DOE program aids in community clean energy planning

By Anna Austin | May 12, 2011

State, local and tribal officials looking to implement clean energy projects and programs may be interested in the U.S. DOE Technical Assistance Program.

TAP, which provides the tools and resources necessary to implement community energy strategic planning at city and county levels, held a webinar May 12 to educate officials on the benefits of the program and how to take advantage of it.

“As you go through the process, we have an A-to-Z approach from technology identification to project implantation,” said the DOE’s Rebecca McEwen.

Brian Levitt, principle at Prism Consulting Inc., explained the importance of a community strategic energy plan (CSEP), which he defined as a framework for thinking about energy at the local level. “It’s an opportunity to stop and think about what you’re going to do,” he said.  

The main drivers for implementing a CSEP are saving money and lowering carbon footprints while providing clear guidance and a set of principles, according to Levitt. Basically, it is a business plan for reducing energy consumption in a community that illustrates opportunities to local leaders. “A CSEP provides a clear vision and a path to achieve it, estimates cost and cost savings, and it’s your tool to get the support you need in the community to really move forward,” he said. “You have to prioritize your efforts and make sure you direct your money and resources to the area where it will have the most impact.”  

Whether the project is energy efficient lighting or a wastewater treatment plant retrofit, it’s important for stakeholders to have a road map to ensure that everyone involved understands what’s going on, including new players interested in participating in the project, Levitt said. “It helps you manage progress toward energy goals,” he said.

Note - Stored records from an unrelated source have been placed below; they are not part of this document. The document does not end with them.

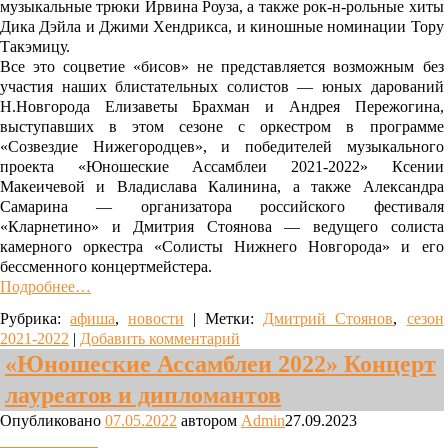
музыкальные трюки Ирвина Роуза, а также рок-н-рольные хиты
Дика Дэйла и Джими Хендрикса, и киношные номинации Тору
Такэмицу.
Все это соцветие «бисов» не представляется возможным без
участия наших блистательных солистов — юных дарований
Н.Новгорода Елизаветы Брахман и Андрея Пережогина,
выступавших в этом сезоне с оркестром в программе
«Созвездие Нижегородцев», и победителей музыкального
проекта «Юношеские Ассамблеи 2021-2022» Ксении
Макеичевой и Владислава Калинина, а также Александра
Самарина — организатора российского фестиваля
«Кларнетино» и Дмитрия Стоянова — ведущего солиста
камерного оркестра «Солисты Нижнего Новгорода» и его
бессменного концертмейстера.
Подробнее…
Рубрика:
афиша
,
новости
|
Метки:
Дмитрий Стоянов
,
сезон
2021-2022
|
Добавить комментарий
«Юношеские Ассамблеи 2022» Концерт
лауреатов и дипломантов
Опубликовано
07.05.2022
автором
Admin
27.09.2023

Part of the process in developing a CSEP is benchmarking the energy situation and tracking accomplishments over time to determine the effectiveness of each tactic you are using, he added.  

Developing a CSEP involves nine core steps which are: identify and convince stakeholders, form a leadership team, develop an energy vision, determine an energy baseline, develop specific goals, identify/evaluate/rank programs and policies, identify funding sources, compile the plan and measure/alter plan.

For projects that get hung up on the funding step, TAP can also help, Levitt said. “There are options beyond direct funding from community or state government or within a corporation,” he said.

Although not all of the steps apply to every community, organization, project or program, they should all be considered.

 Any government that wants to save money and provide energy leadership, or any community that doesn’t have a clear plan to execute energy performance should develop a CSEP, Levitt added.